How many expungements can I file?
- With limited exceptions, a person is only allowed one attempt at getting their criminal conviction record cleaned and expunged. This is why it is so important to make sure when you are filing an expungement, you know everything that needs to go into the expungement petition and proposed order. Additionally, because you are only able to file one expungement in your lifetime, it is highly advisable to obtain a background check to make sure you are including every possible case that may be tied to you. This can be done by going to the Indiana State Police website and running a “Limited Criminal History Search” which can be found here. A filing fee is required by the county clerk for each conviction expungement petition that is filed with that county. This fee general costs between $141 and $161.

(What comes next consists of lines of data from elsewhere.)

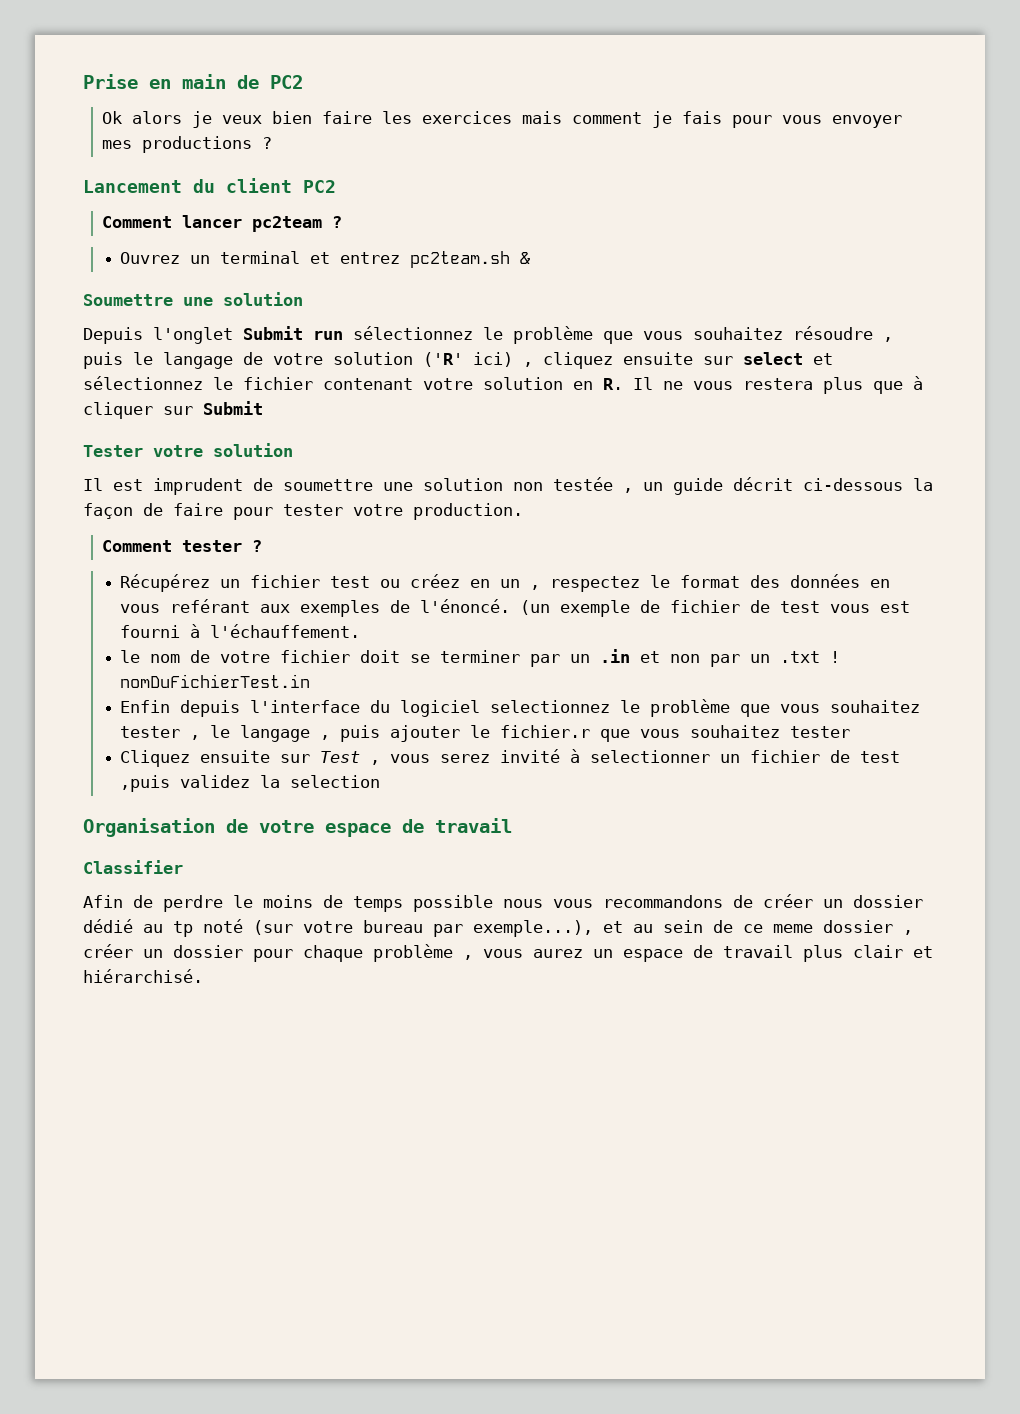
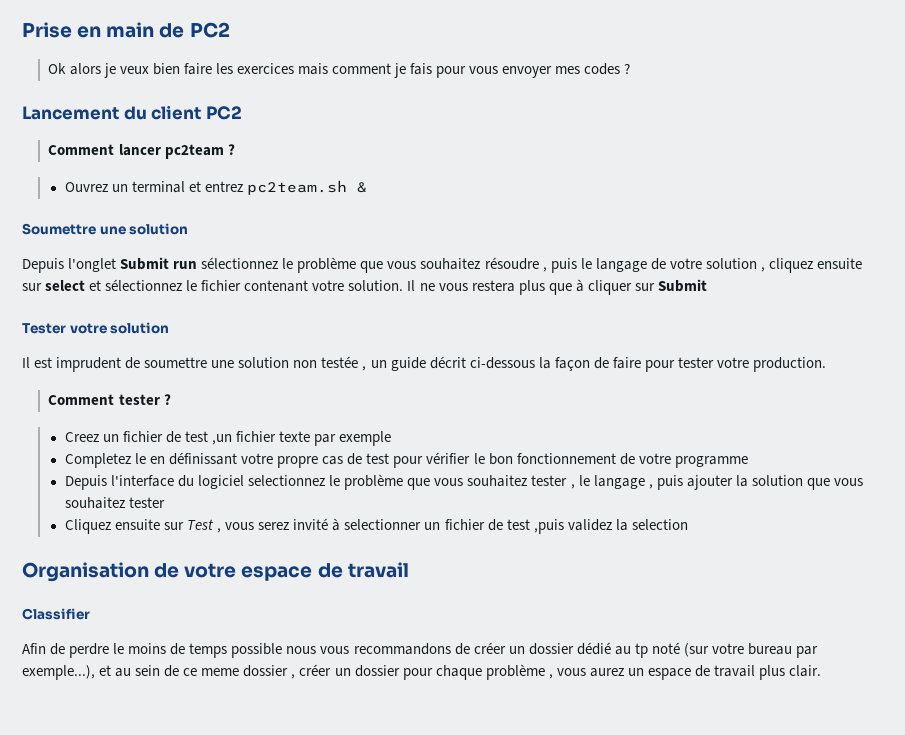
[142,136,253,153] productions -> [584,63,621,75] codes
[423,352,513,367] ('R' ici) -> (757, 263) none
[483,377,623,390] solution en R. -> [348,280,404,291] solution.
[120,574,891,592] [120,599,911,617] [120,624,361,638] [120,649,841,667] [120,674,311,688] [120,700,241,717] Récupérez un fichier test ou créez en un , respectez le format des données en vous reférant aux exemples de l'énoncé. (un exemple de fichier de test vous est fourni à l'échauffement. // le nom de votre fichier doit se terminer par un .in et non par un .txt ! nomDuFichierTest.in // Enfin depuis -> [64,431,392,446] [64,452,748,468] [64,475,107,490] Creez un fichier de test ,un fichier texte par exemple // Completez le en définissant votre propre cas de test pour vérifier le bon fonctionnement de votre programme // Depuis
[470,725,591,738] le fichier.r -> [735,475,803,487] la solution
[853,945,933,958] [83,969,203,983] clair et hiérarchisé. -> [789,665,822,677] clair.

- One exception to the one expungement in a lifetime rule has to do with arrest expungements. An individual may file as many arrest expungements as needed as long as there is not a conviction. There is no filing fee for an arrest expungement.

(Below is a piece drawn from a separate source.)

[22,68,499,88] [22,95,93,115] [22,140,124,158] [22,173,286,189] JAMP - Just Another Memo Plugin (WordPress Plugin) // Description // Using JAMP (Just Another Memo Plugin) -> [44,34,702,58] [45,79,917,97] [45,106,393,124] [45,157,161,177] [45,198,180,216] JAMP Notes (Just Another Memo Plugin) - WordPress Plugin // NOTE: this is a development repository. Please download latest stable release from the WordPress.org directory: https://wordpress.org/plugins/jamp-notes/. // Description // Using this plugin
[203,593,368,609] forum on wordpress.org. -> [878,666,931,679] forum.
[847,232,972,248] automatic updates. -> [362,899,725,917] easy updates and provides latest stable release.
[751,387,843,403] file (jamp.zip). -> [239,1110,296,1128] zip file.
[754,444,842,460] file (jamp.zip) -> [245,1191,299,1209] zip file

How long do I need to wait in order to file my expungement?
- If you just have an arrest record to expunge, you only have to wait one year from the date of arrest until you can file for an arrest expungement. For a misdemeanor or D Felony conviction expungement, you must wait five years from the date of conviction. For an A, B, or C level felony, you must wait the later of eight years from the date of the conviction or three years from the completion of the sentence imposed.
Other than the sealing my records, what else does an expungement do?
- The expungement law specifically states “the civil rights of a person whose conviction has be expunged shall be restored, including the right to vote, to hold public office, and to serve as a juror.” A question often asked is whether an expungement will allow any individual to own or possess a firearm. The answer to this question hinges on what particular conviction the individual has but often times an expungement can restore an individual’s Second Amendment Rights. An additional benefit of an expungement is the ability to answer no on most applications that asks have you ever been convicted of a crime.
How long does filing an expungement take?
- Finally, most people want to know how long it will take for the record to be removed from all public record searches. It depends on the amount of cases being expunged, the county in which the expungement is being filed, and how busy the particular court the expungement being filed in is. Generally, it takes about six months from the date of filing to have a person’s criminal history completely sealed from all searchable records.